With all of the bad news and tensions going on in the world, you’d think there would be one group looking beyond our globe and finding places that are safe and pleasant and wholesome – a group like astronomers. You would be wrong … at least about astronomers. A new paper published in The Astrophysical Journal reveals the discovery of a new class of supermassive black holes (isn’t that redundant?) that wander around dwarf galaxies (an oxymoron?) looking for planets, stars and space rocks instead of staying in their centers like other supermassive black holes. Can they wander out of their own galaxies and into others? Could this be the future of the Milky Way … and the demise of us?
“I was very surprised.”
That’s not what you want to hear from the astronomer who discovered these unusual pradatory wandering black holes, but that’s the comment given to Cosmos magazine by Amy Reines, an astrophysicist at Montana State University and lead author of the paper. In a press release, she describes how, like many other discoveries, this one came while she and fellow astronomers were using the National Science Foundation’s Karl G. Jansky Very Large Array (VLA) to look for normal stationary supermassive black holes in the centers of dwarf galaxies – ancient galaxies so small that these black holes have been nearly impossible to detect. Instead, they were surprised to find predators.
“The new VLA observations revealed that 13 of these galaxies have strong evidence for a massive black hole that is actively consuming surrounding material. We were very surprised to find that, in roughly half of those 13 galaxies, the black hole is not at the center of the galaxy, unlike the case in larger galaxies.”
This is not the first time that wandering supermassive black holes have been observed, but this new study is the first to show that a dwarf galaxy’s only central black hole can not only move but actually consume its own galaxy from the inside.
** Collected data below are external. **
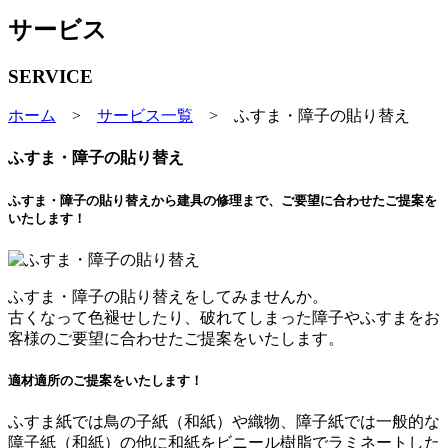
サービス
SERVICE
ホーム
>
サービス一覧
> ふすま・障子の貼り替え
ふすま・障子の貼り替え
ふすま・障子の貼り替えから建具の修理まで、ご要望に合わせたご提案を
いたします！
ふすま・障子の貼り替えをしてみませんか。
古くなって色褪せしたり、破れてしまった障子やふすまをお
客様のご要望に合わせたご提案をいたします。
適材適所のご提案をいたします！
ふすま紙では鳥の子紙（和紙）や織物、障子紙では一般的な
障子紙（和紙）の他に和紙をビニール樹脂でラミネートした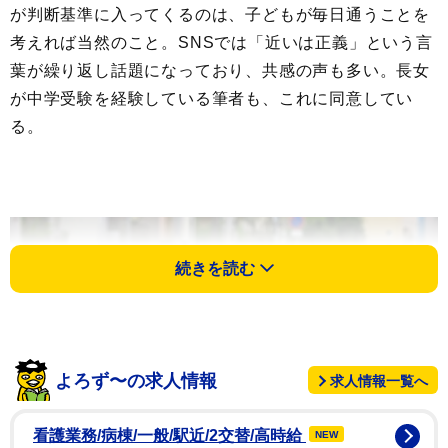
が判断基準に入ってくるのは、子どもが毎日通うことを
考えれば当然のこと。SNSでは「近いは正義」という言
葉が繰り返し話題になっており、共感の声も多い。長女
が中学受験を経験している筆者も、これに同意してい
る。
続きを読む
よろず〜の求人情報
求人情報一覧へ
看護業務/病棟/一般/駅近/2交替/高時給
NEW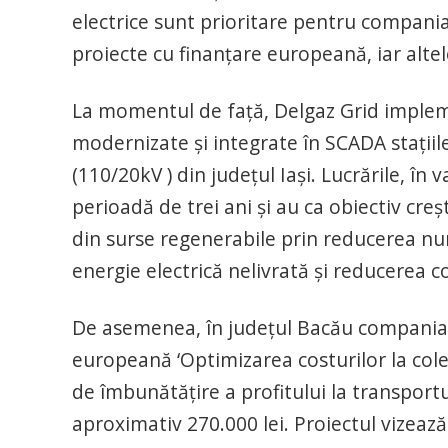
electrice sunt prioritare pentru compania
proiecte cu finanţare europeană, iar altel
La momentul de faţă, Delgaz Grid impleme
modernizate şi integrate în SCADA staţii
(110/20kV ) din judeţul Iaşi. Lucrările, în
perioadă de trei ani şi au ca obiectiv cre
din surse regenerabile prin reducerea num
energie electrică nelivrată şi reducerea c
De asemenea, în judeţul Bacău compania 
europeană ‘Optimizarea costurilor la cole
de îmbunătăţire a profitului la transportul
aproximativ 270.000 lei. Proiectul vizeaz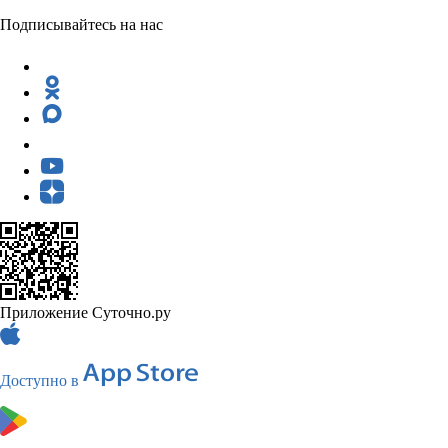
Подписывайтесь на нас
Приложение Суточно.ру
Доступно в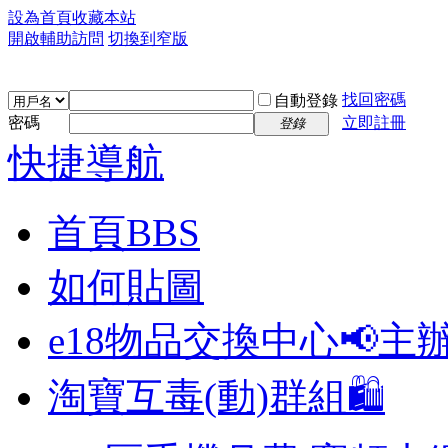
設為首頁
收藏本站
開啟輔助訪問
切換到窄版
找回密碼
自動登錄
密碼
立即註冊
登錄
快捷導航
首頁
BBS
如何貼圖
e18物品交換中心📢
主
淘寶互毒(動)群組🛍️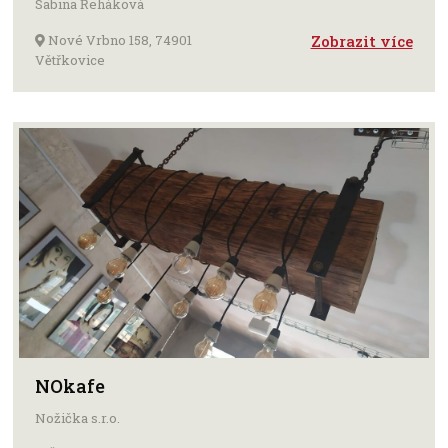
Sabina Řeháková
Nové Vrbno 158, 74901
Zobrazit více
Větřkovice
NOkafe
Nožička s.r.o.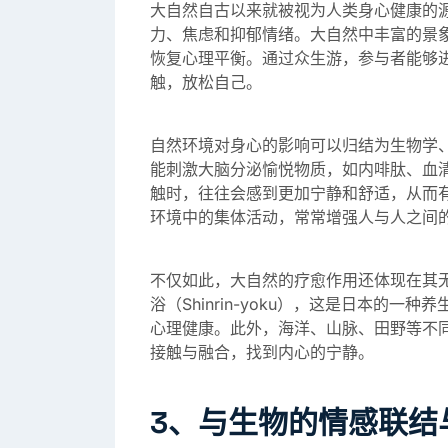
大自然自古以来就被视为人类身心健康的
力、焦虑和抑郁情绪。大自然中丰富的景
恢复心理平衡。通过众生游，参与者能够
触，放松自己。
自然环境对身心的影响可以归结为生物学
能刺激大脑分泌愉悦物质，如内啡肽、血
触时，往往会感到更加宁静和舒适，从而
环境中的集体活动，常常增强人与人之间
不仅如此，大自然的疗愈作用还体现在其
浴（Shinrin-yoku），这是日本的
心理健康。此外，海洋、山脉、田野等不
接触与融合，找到内心的宁静。
3、与生物的情感联结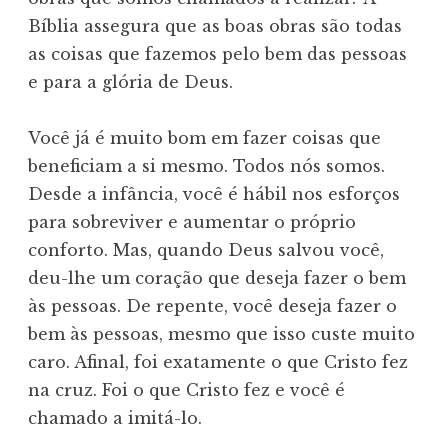
Bíblia assegura que as boas obras são todas
as coisas que fazemos pelo bem das pessoas
e para a glória de Deus.
Você já é muito bom em fazer coisas que
beneficiam a si mesmo. Todos nós somos.
Desde a infância, você é hábil nos esforços
para sobreviver e aumentar o próprio
conforto. Mas, quando Deus salvou você,
deu-lhe um coração que deseja fazer o bem
às pessoas. De repente, você deseja fazer o
bem às pessoas, mesmo que isso custe muito
caro. Afinal, foi exatamente o que Cristo fez
na cruz. Foi o que Cristo fez e você é
chamado a imitá-lo.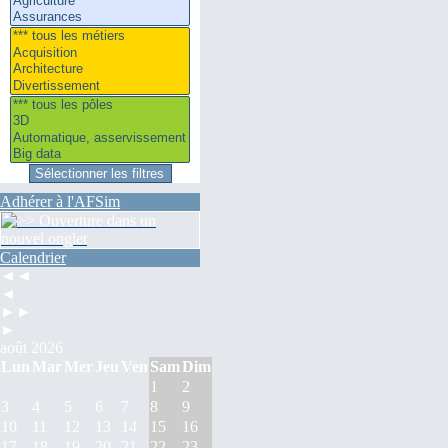
Adhérer à l'AFSim
Calendrier
◄◄
◄
►►
►
août 2026
Lun
Mar
Mer
Jeu
Ven
Sam
Dim
1
2
3
4
5
6
7
8
9
10
11
12
13
14
15
16
17
18
19
20
21
22
23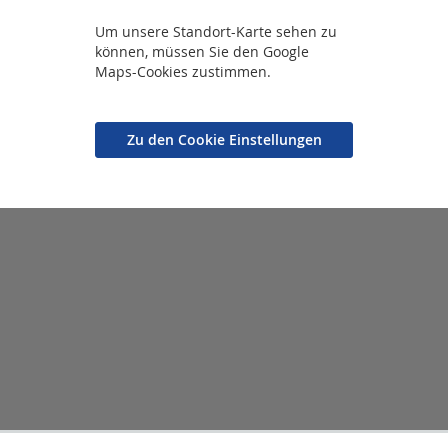
Um unsere Standort-Karte sehen zu
können, müssen Sie den Google
Maps-Cookies zustimmen.
Zu den Cookie Einstellungen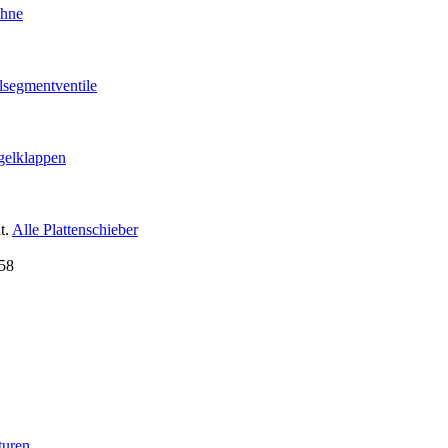
ähne
lsegmentventile
gelklappen
t.
Alle Plattenschieber
turen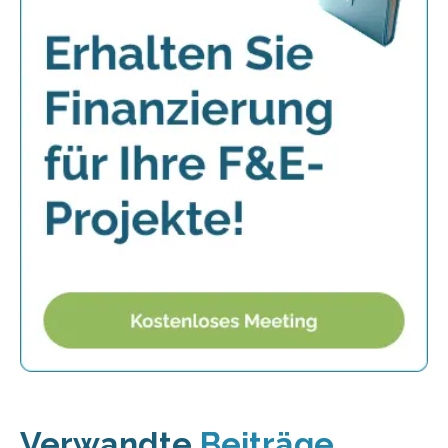
Verwandte
Beiträge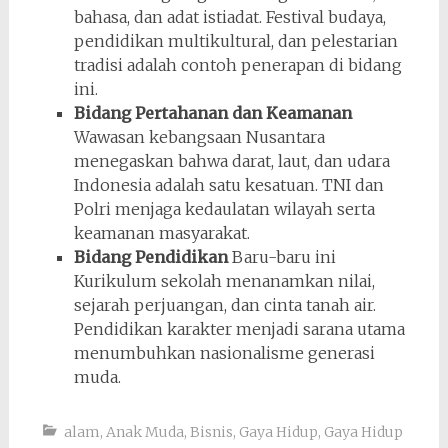
bahasa, dan adat istiadat. Festival budaya,
pendidikan multikultural, dan pelestarian
tradisi adalah contoh penerapan di bidang
ini.
Bidang Pertahanan dan Keamanan
Wawasan kebangsaan Nusantara
menegaskan bahwa darat, laut, dan udara
Indonesia adalah satu kesatuan. TNI dan
Polri menjaga kedaulatan wilayah serta
keamanan masyarakat.
Bidang Pendidikan
Baru-baru ini
Kurikulum sekolah menanamkan nilai,
sejarah perjuangan, dan cinta tanah air.
Pendidikan karakter menjadi sarana utama
menumbuhkan nasionalisme generasi
muda.
alam
,
Anak Muda
,
Bisnis
,
Gaya Hidup
,
Gaya Hidup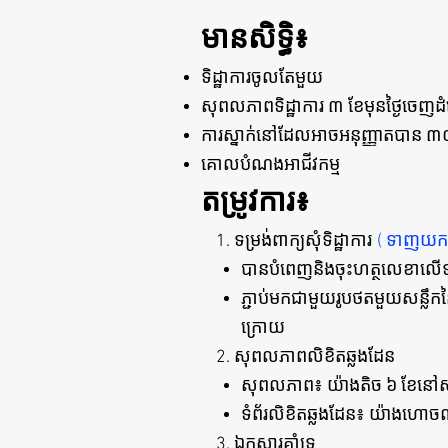
មានសិទ្ធិ៖
ទិដ្ឋាការចូលតែមួយ
សុពលភាពទិដ្ឋាការ ៣ ខែមុនថ្ងៃចេញដ
ការស្នាក់នៅដែលអាចអនុញ្ញាតបាន ៣០
គោលបំណងអាជីវកម្ម
តម្រូវការ៖
​
1. ទម្រង់ពាក្យសុំទិដ្ឋាការ
(
ទាញយកន
បានបំពេញនិងចុះហត្ថលេខាលើទម្រង់
ភ្ជាប់មកជាមួយរូបថតមួយសន្លឹក
ក្រោយ
2. សុពលភាពលិខិតឆ្លងដែន
សុពលភាព៖ យ៉ាងតិច ៦ ខែនៅស
ទំព័រលិខិតឆ្លងដែន៖ យ៉ាងហោ
3. ឯកសារគាំទ្រ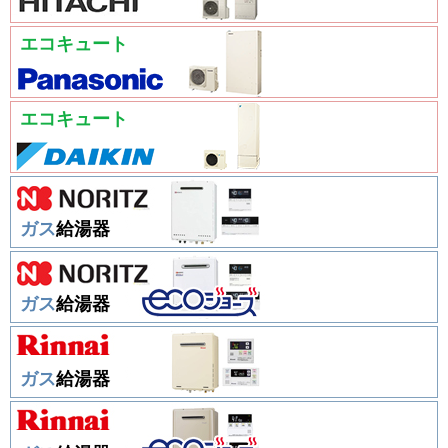
エコキュート
エコキュート
ガス
給湯器
ガス
給湯器
ガス
給湯器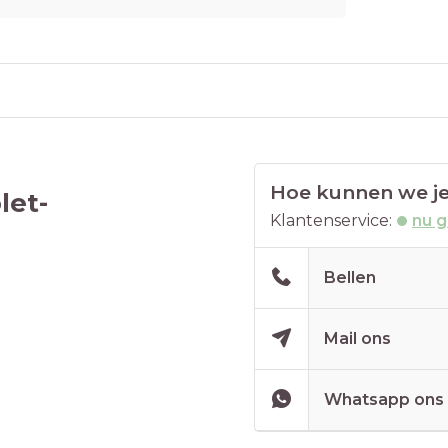
Hoe kunnen we je
let-
Klantenservice:
nu 
Bellen
Mail ons
Whatsapp ons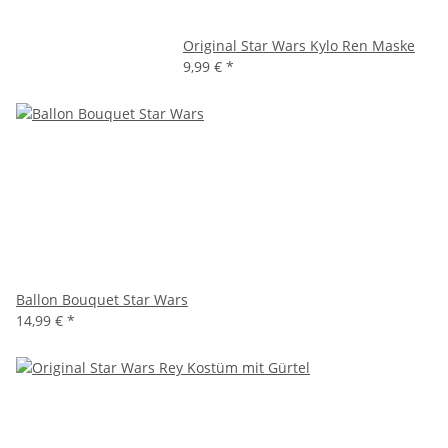
Original Star Wars Kylo Ren Maske
9,99 €
*
Ballon Bouquet Star Wars
14,99 €
*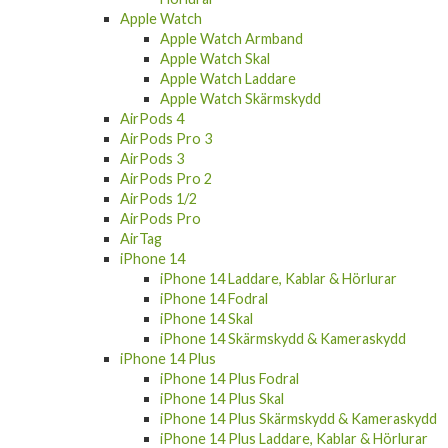
Apple Watch Armband
Apple Watch Skal
Apple Watch Laddare
Apple Watch Skärmskydd
AirPods 4
AirPods Pro 3
AirPods 3
AirPods Pro 2
AirPods 1/2
AirPods Pro
AirTag
iPhone 14
iPhone 14 Laddare, Kablar & Hörlurar
iPhone 14 Fodral
iPhone 14 Skal
iPhone 14 Skärmskydd & Kameraskydd
iPhone 14 Plus
iPhone 14 Plus Fodral
iPhone 14 Plus Skal
iPhone 14 Plus Skärmskydd & Kameraskydd
iPhone 14 Plus Laddare, Kablar & Hörlurar
iPhone 14 Pro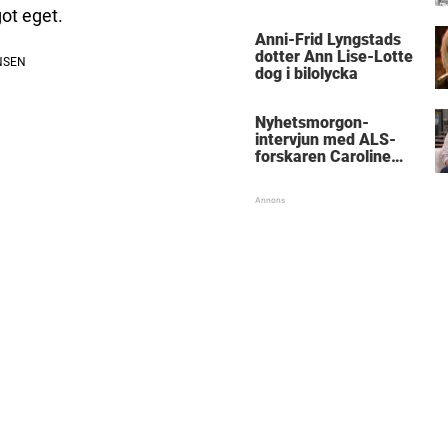
med kungen
got eget.
Anni-Frid Lyngstads
dotter Ann Lise-Lotte
dog i bilolycka
Nyhetsmorgon-
intervjun med ALS-
forskaren Caroline
Ingre hyllas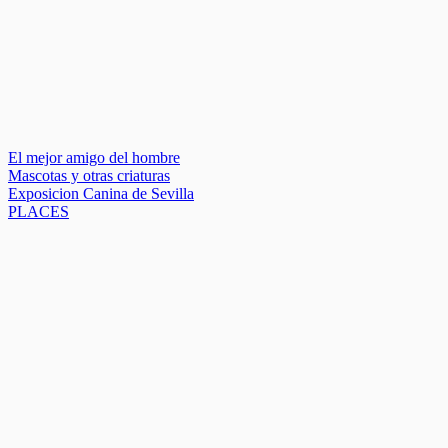
El mejor amigo del hombre
Mascotas y otras criaturas
Exposicion Canina de Sevilla
PLACES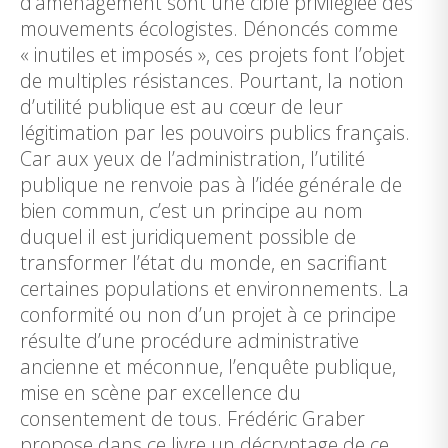
d’aménagement sont une cible privilégiée des
mouvements écologistes. Dénoncés comme
« inutiles et imposés », ces projets font l’objet
de multiples résistances. Pourtant, la notion
d’utilité publique est au cœur de leur
légitimation par les pouvoirs publics français.
Car aux yeux de l’administration, l’utilité
publique ne renvoie pas à l’idée générale de
bien commun, c’est un principe au nom
duquel il est juridiquement possible de
transformer l’état du monde, en sacrifiant
certaines populations et environnements. La
conformité ou non d’un projet à ce principe
résulte d’une procédure administrative
ancienne et méconnue, l’enquête publique,
mise en scène par excellence du
consentement de tous. Frédéric Graber
propose dans ce livre un décryptage de ce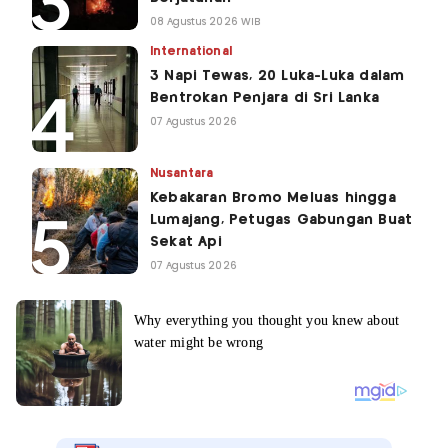
08 Agustus 2026 WIB
International
3 Napi Tewas, 20 Luka-Luka dalam
Bentrokan Penjara di Sri Lanka
07 Agustus 2026
Nusantara
Kebakaran Bromo Meluas hingga
Lumajang, Petugas Gabungan Buat
Sekat Api
07 Agustus 2026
As always, when there’s one – or in this case, 13 – there’s bound to be more, so Reines and her fellow astronomers are using their new-found techniques to scan other dwarf galaxies with the intent of finding more predatory wandering black holes that may help explain how the earliest black holes were formed after the Big Bang.
Should we residents of the Milky Way be worried about wandering predatory supermassive black holes? No … and possibly yes. While the Milky Way is not a dwarf galaxy and its central black hole seems to being staying put, it does have some wandering black holes eating their way around the galaxy. Even more worrisome – a least a little more – is the fact that there are dwarf galaxies orbiting the Milky Way, including the Large Magellanic Cloud.
If any astronomers on the next wandering predatory supermassive black hole project are reading this, could you check the Large Magellanic Cloud first?